To truly love a child, we must first heal ourselves. We must become whole humans, not broken adults looking for children to fill our voids.

Parenting as Stewardship

What if we saw parenting not as ownership, but as stewardship?

A steward does not claim what is entrusted to them. A steward nurtures, protects, prepares, and eventually lets go.

Parenting, at its best, is this sacred stewardship:

Preparing a child to walk their path, not ours. Accepting their differences, not trying to erase them. Letting them become who they are, even if it challenges who we are.

This is hard. It requires maturity, humility, and inner strength. But this is love.

A Shift in Perspective

If we only see value in children who are ours, our love is narrow. If we only protect the future of children who look like us, our compassion is biased. If we dismiss or mistreat other people’s children, we fail to recognise the shared humanity that binds us all.

Children are not commodities.

They are not second chances.

They are not badges of honour.

They are souls—young, vulnerable, unformed, yet full of potential.

The truest test of our love for children is not how we treat the ones we created, but how we treat the ones we did not.
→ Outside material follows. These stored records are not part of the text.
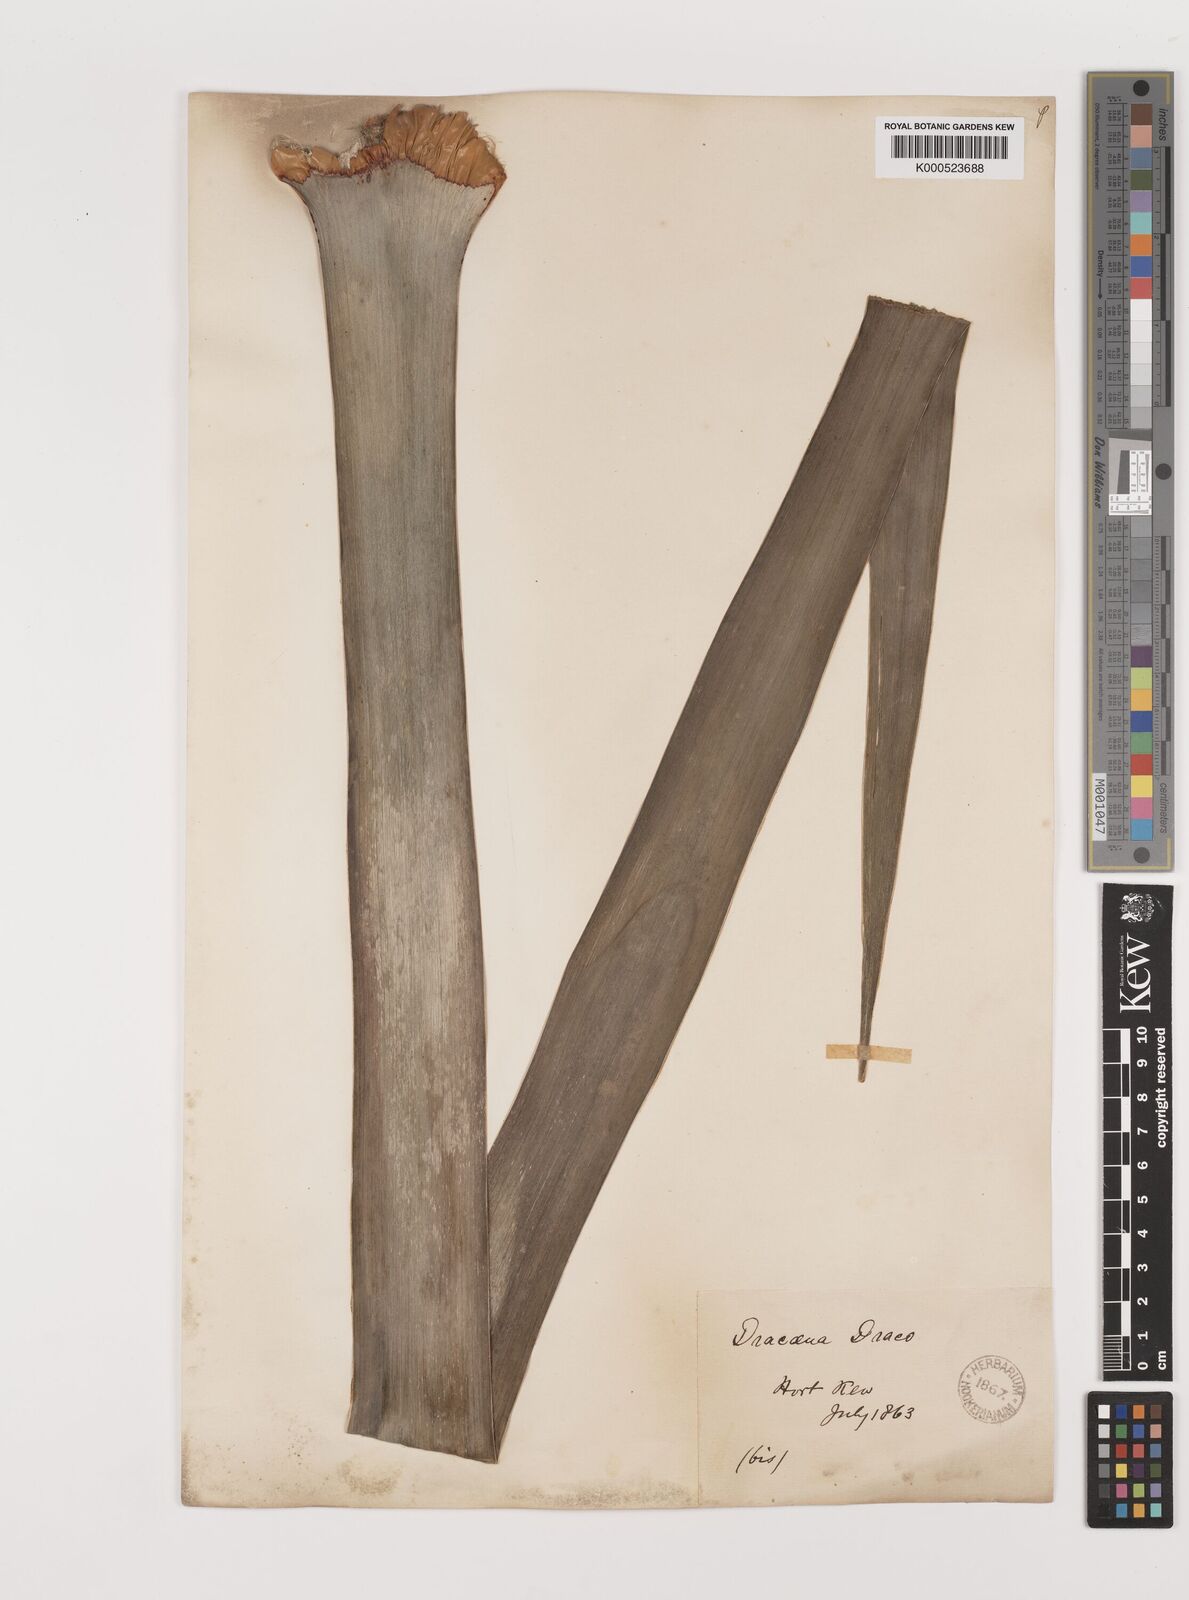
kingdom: Plantae
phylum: Tracheophyta
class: Liliopsida
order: Asparagales
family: Asparagaceae
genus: Dracaena
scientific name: Dracaena draco
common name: Canary island dragon tree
“To love someone is to see them as God intended them.” — Fyodor Dostoevsky

Let us aspire to love in this way: to see children as whole, sacred, deserving—not just when they’re ours, not just when they behave, but always.

That’s the kind of love the world needs.

That’s the kind of love our children deserve.

Suggested Visual Quote Card:

“True love is not wanting children for yourself, but being willing to care for a child even when they are not yours.”